Kiai Dahlan dan Cerita yang Masih Tersimpan

Kiai Dahlan dan Cerita yang Masih Tersimpan

Judul               : Cerita tentang Kiai Haji Ahmad Dahlan (Catatan Haji Muhammad Sudja’)

Penulis             : HM Sudja’

Penerbit           : Suara Muhammadiyah

Cetakan 1        : September 2018

Tebal, ukuran  : xvi + 264 cm, 11 x 15 cm

 

Menulislah agar dibaca orang atau berbuatlah sehingga ditulis orang. Konsep ini menggambarkan sosok KH Ahmad Dahlan. Pembaharu yang berkonstribusi besar bagi bangsa ini tidak banyak menulis, namun mewariskan banyak dedikasi nyata. Presiden Soekarno menyebutnya sebagai manusia amal. Karya organisasi yang lestari hingga hari ini, tidak ada habisnya untuk dikaji dan ditulis.

Adalah murid dari Kiai Dahlan, KH Muhammad Sudja’ meninggalkan sebuah warisan penting tentang kehidupan gurunya dan Muhammadiyah di masa awal. Catatan dari Kiai Sudja ini perlu dipahami para penerus Muhammadiyah, sehingga tidak mengalami keterputusan sejarah. Selain itu, tulisan Kiai Sudja dilandasi pengalaman panjang membersamai Kiai Dahlan, menjadikannya sangat otoritatif untuk dirujuk.

Kiai Sudja menggambarkan awal mula Kauman berserta rumah Kiai Dahlan. Berlanjut pada masa kanak-kanak dan remaja Kiai Dahlan, proses belajarnya, menikah, naik haji, selama di Makkah, kepulangannya, mendirikan Muhammadiyah dan dinamika awalnya. Ada juga kisah beratnya perjuangan Kiai Dahlan membangun surau, bahkan pernah hampir ingin lari. Kiai Dahlan mendirikan Sopo Tresno, Muhammadiyah yang disangka Wahabi, hingga wasiat terakhir Kiai Dahlan kepada KH Ibrahim jelang wafatnya.

Kiai Sudja juga merekam, masa kecil Muhammad Darwis yang dihabiskan untuk belajar pada ayahnya, KH Abu Bakar. Darwis adalah sosok yang cerdas dan mampu mempengaruhi teman sepermainannya. Menginjak remaja, Darwis belajar intensif kepada kakak iparnya: ilmu Fikih pada KH Muhammad Saleh, ilmu Nahwu pada KH Muhsin. Juga pada KH Muhammad Noor bin KH Fadhil sampai KH Abdul Hamid Lempuyang (hlm.19).

--- --- ---

- _Tugas_: Lanjutkan ulasan buku tentang catatan Kiai Sudja mengenai Kiai Dahlan di atas, mulai dari kalimat sesudah kalimat terakhirnya.

- _Entri Data_:
--- --- ---

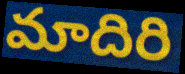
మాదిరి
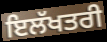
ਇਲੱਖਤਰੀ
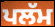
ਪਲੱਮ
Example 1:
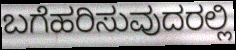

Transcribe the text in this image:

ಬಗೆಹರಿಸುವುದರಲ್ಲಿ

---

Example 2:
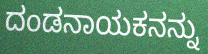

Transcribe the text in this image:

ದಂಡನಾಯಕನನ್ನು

--- --- ---

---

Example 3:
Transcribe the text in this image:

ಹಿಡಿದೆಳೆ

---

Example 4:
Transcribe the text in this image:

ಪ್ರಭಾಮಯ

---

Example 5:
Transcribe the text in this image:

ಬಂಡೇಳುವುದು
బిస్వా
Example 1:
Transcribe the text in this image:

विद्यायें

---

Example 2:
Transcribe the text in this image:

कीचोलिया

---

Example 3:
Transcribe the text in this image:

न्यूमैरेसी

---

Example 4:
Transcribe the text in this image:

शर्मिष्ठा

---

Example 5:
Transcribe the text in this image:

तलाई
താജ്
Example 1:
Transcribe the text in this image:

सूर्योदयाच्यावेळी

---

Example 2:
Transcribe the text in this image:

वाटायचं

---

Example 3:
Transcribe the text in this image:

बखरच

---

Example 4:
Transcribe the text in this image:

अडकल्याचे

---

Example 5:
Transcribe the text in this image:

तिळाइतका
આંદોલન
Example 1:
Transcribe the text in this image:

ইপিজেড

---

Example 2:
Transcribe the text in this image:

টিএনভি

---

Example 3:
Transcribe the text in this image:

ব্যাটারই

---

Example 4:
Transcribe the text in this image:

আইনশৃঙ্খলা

--- --- ---

- _Jawaban_:
Setelah menikah, Darwis harus meninggalkan keluarga dan istri tercinta untuk ke Makkah. Darwis belajar pada banyak ulama di sana. Usai musim haji, sebagaimana jamaah haji pada umumnya saat itu, Darwis menemui ulama untuk mendapatkan ijazah (sanad keilmuan) serta mengganti nama yang ditambah kata haji. Darwis menemui Imam Syafii Sayid Bakri Syatha, pengarang I’anah Al-Thalibin yang merupakan syarah kitab Fath Al-Mu’in. Kedua kitab fikih ini menjadi rujukan utama Mazhab Syafii (hlm.29).

Darwis pun mendapat nama Haji Ahmad Dahlan. Kepulangannya ke Yogyakarta disambut gempita. Dia mulai membantu mengajar murid ayahnya. Ketika KH Abu Bakar berhalangan, Dahlan menggantikan. Sebelum ke Makkah, Dahlan sebenarnya sudah menjadi alim, ditambah dengan lingkungannya dalam lingkaran tokoh agama. Sepulang dari Makkah, legitimasi sosial semakin kuat. Perlahan, gelar kiai melekat padanya. Sosoknya sangat mencintai ilmu. Ketika diberi modal oleh ayahanda untuk berdagang, sebagiannya justru digunakan untuk membeli kitab (hlm. 32-33).

Kiai Dahlan sangat peka dengan kondisi sosial masyarakatnya. Puncaknya, dia merasa perlu mendirikan sebuah persyarikatan sebagai wadah perjuangan menyingkap makna Islam yang telah lama tertutup kabut klenik, takhayul, syirik. Muhammadiyah menjadi karya besarnya untuk memajukan umat dan bangsa. Kiai ingin umat tidak hanya mengisi jasad dengan materi, tetapi juga mengisi batin dengan cahaya ilahi.

Kiai sangat peduli dengan sesama. Kisah al-Ma’un menjadi bukti. Pernah, suatu hari Kiai Dahlan menghilang. Nyai Walidah sangat khawatir dan mencarinya ke mana-mana. Setelah orang bubar shalat Isya, kiai datang bersama 100 orang yang tidak dikenal warga Kauman. Mereka adalah kaum buruh pabrik dan buruh kereta api. (Muhammad Ridha Basri)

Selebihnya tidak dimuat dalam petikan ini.